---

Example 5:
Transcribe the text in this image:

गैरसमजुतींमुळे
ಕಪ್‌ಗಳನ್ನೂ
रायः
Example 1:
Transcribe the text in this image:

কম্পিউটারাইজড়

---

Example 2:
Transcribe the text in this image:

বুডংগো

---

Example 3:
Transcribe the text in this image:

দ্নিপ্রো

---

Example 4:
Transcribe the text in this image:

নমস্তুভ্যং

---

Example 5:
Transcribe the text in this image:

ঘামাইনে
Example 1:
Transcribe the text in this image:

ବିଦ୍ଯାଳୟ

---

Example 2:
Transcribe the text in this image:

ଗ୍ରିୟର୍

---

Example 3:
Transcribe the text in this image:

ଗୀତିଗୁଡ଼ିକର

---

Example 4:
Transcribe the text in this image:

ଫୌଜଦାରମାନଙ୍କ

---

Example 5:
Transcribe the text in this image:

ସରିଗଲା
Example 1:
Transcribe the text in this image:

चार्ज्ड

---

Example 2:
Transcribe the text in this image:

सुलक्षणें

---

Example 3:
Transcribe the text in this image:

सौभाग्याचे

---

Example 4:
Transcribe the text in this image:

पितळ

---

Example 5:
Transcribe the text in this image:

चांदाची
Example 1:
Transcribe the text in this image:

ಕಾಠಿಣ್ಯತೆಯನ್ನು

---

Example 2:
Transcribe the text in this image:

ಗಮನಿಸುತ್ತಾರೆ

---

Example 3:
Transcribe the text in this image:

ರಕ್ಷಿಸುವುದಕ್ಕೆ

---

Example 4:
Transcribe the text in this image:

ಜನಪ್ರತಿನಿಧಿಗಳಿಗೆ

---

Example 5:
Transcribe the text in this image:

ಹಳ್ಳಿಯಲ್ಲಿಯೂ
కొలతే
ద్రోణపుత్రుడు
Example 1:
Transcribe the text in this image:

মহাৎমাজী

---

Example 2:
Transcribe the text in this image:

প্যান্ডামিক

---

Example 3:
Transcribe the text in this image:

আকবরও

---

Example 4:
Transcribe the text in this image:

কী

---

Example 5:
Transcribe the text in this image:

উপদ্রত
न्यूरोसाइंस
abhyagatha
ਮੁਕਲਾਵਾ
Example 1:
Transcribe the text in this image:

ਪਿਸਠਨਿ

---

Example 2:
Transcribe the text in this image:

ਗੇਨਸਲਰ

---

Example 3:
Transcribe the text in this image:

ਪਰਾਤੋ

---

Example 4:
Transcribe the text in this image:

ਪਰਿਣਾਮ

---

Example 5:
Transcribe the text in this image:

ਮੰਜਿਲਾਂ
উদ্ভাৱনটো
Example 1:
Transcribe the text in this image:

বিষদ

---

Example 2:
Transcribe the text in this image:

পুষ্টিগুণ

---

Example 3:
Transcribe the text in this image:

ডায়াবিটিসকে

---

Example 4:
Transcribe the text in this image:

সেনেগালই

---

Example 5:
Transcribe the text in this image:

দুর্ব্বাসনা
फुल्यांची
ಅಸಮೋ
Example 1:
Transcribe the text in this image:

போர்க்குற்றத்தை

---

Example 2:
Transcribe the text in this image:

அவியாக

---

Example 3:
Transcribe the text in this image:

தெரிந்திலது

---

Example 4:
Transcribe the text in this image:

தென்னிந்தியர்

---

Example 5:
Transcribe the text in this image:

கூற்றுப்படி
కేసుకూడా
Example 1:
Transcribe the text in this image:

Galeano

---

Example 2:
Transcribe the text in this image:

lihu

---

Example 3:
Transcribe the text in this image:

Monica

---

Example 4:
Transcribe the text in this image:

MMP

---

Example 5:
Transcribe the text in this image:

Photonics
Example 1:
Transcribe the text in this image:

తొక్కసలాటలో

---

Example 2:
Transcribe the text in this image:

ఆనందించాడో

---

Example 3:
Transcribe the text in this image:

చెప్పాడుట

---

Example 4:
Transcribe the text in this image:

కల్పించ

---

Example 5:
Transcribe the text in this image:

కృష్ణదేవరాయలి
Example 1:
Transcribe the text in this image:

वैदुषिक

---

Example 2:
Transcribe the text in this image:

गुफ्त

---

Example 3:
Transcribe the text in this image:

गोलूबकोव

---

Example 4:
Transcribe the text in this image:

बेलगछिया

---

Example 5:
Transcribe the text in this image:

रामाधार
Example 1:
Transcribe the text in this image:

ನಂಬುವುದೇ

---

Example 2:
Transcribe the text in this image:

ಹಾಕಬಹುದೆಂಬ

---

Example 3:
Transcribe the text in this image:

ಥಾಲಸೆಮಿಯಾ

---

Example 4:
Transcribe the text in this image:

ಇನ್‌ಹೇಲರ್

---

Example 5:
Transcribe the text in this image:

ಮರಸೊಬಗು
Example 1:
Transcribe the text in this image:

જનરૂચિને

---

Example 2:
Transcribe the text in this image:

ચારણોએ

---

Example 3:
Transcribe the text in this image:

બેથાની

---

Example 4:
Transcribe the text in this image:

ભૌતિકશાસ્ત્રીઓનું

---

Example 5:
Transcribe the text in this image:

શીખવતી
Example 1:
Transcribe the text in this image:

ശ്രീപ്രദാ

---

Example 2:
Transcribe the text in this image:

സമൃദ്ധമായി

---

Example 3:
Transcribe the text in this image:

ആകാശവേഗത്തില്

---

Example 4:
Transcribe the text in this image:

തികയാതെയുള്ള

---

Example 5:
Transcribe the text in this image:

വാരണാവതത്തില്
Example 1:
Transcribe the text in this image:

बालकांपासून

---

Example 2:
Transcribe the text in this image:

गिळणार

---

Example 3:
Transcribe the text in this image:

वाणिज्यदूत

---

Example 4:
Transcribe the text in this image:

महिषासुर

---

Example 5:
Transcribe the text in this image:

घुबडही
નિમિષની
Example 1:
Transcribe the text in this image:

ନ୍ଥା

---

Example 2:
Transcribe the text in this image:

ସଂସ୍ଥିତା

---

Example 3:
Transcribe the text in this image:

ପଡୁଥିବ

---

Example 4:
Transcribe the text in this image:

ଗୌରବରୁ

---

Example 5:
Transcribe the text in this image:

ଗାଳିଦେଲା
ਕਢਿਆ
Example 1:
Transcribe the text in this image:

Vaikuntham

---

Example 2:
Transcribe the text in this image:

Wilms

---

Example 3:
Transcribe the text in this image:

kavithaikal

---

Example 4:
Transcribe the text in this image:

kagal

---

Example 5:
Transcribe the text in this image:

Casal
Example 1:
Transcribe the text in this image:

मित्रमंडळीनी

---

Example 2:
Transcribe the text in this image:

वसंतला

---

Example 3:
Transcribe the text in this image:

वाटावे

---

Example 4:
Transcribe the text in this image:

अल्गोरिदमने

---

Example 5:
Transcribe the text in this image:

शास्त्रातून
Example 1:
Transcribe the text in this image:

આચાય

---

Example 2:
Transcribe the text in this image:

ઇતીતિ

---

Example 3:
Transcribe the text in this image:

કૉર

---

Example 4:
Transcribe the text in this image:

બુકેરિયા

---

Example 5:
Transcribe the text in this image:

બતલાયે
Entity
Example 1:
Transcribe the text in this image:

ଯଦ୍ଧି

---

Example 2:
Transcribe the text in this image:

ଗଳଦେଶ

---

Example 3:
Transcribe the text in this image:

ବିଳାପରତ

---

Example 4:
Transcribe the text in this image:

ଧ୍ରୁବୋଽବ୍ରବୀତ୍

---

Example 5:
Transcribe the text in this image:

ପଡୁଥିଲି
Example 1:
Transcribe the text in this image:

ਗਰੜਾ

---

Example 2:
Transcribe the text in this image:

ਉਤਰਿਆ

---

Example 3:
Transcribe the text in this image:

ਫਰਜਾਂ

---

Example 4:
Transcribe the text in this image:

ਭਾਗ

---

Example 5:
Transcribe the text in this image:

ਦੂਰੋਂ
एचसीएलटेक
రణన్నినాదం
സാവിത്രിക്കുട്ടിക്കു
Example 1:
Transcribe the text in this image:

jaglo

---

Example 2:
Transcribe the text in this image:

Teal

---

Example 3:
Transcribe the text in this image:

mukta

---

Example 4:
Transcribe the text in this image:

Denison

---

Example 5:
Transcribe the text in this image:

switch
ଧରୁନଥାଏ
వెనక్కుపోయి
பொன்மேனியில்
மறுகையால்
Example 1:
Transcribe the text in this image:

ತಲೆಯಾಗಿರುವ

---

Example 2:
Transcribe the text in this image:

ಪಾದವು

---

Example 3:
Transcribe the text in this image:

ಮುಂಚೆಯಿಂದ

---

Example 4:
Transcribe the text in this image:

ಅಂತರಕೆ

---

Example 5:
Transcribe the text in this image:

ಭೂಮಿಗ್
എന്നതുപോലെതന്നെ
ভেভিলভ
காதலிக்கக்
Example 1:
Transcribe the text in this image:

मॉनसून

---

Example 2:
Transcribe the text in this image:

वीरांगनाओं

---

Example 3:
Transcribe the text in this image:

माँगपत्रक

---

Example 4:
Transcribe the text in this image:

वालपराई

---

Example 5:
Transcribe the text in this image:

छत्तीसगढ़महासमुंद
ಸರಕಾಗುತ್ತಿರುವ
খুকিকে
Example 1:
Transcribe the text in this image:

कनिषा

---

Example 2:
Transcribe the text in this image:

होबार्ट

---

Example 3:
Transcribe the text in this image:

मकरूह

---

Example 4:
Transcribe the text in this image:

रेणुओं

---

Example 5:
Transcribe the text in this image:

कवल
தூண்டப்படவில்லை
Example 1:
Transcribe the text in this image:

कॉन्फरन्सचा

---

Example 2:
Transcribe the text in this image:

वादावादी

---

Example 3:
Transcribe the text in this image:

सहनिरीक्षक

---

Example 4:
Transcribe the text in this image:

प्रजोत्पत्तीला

What this task involves: Write out every line above, from the start of the items through the line containing "ಕಾಠಿಣ್ಯತೆಯನ್ನು", as a numbered list with blank lines omitted.

Response to this task:
1. ---
2. Example 5:
3. Transcribe the text in this image:
4. गैरसमजुतींमुळे
5. ಕಪ್‌ಗಳನ್ನೂ
6. रायः
7. Example 1:
8. Transcribe the text in this image:
9. কম্পিউটারাইজড়
10. ---
11. Example 2:
12. Transcribe the text in this image:
13. বুডংগো
14. ---
15. Example 3:
16. Transcribe the text in this image:
17. দ্নিপ্রো
18. ---
19. Example 4:
20. Transcribe the text in this image:
21. নমস্তুভ্যং
22. ---
23. Example 5:
24. Transcribe the text in this image:
25. ঘামাইনে
26. Example 1:
27. Transcribe the text in this image:
28. ବିଦ୍ଯାଳୟ
29. ---
30. Example 2:
31. Transcribe the text in this image:
32. ଗ୍ରିୟର୍
33. ---
34. Example 3:
35. Transcribe the text in this image:
36. ଗୀତିଗୁଡ଼ିକର
37. ---
38. Example 4:
39. Transcribe the text in this image:
40. ଫୌଜଦାରମାନଙ୍କ
41. ---
42. Example 5:
43. Transcribe the text in this image:
44. ସରିଗଲା
45. Example 1:
46. Transcribe the text in this image:
47. चार्ज्ड
48. ---
49. Example 2:
50. Transcribe the text in this image:
51. सुलक्षणें
52. ---
53. Example 3:
54. Transcribe the text in this image:
55. सौभाग्याचे
56. ---
57. Example 4:
58. Transcribe the text in this image:
59. पितळ
60. ---
61. Example 5:
62. Transcribe the text in this image:
63. चांदाची
64. Example 1:
65. Transcribe the text in this image:
66. ಕಾಠಿಣ್ಯತೆಯನ್ನು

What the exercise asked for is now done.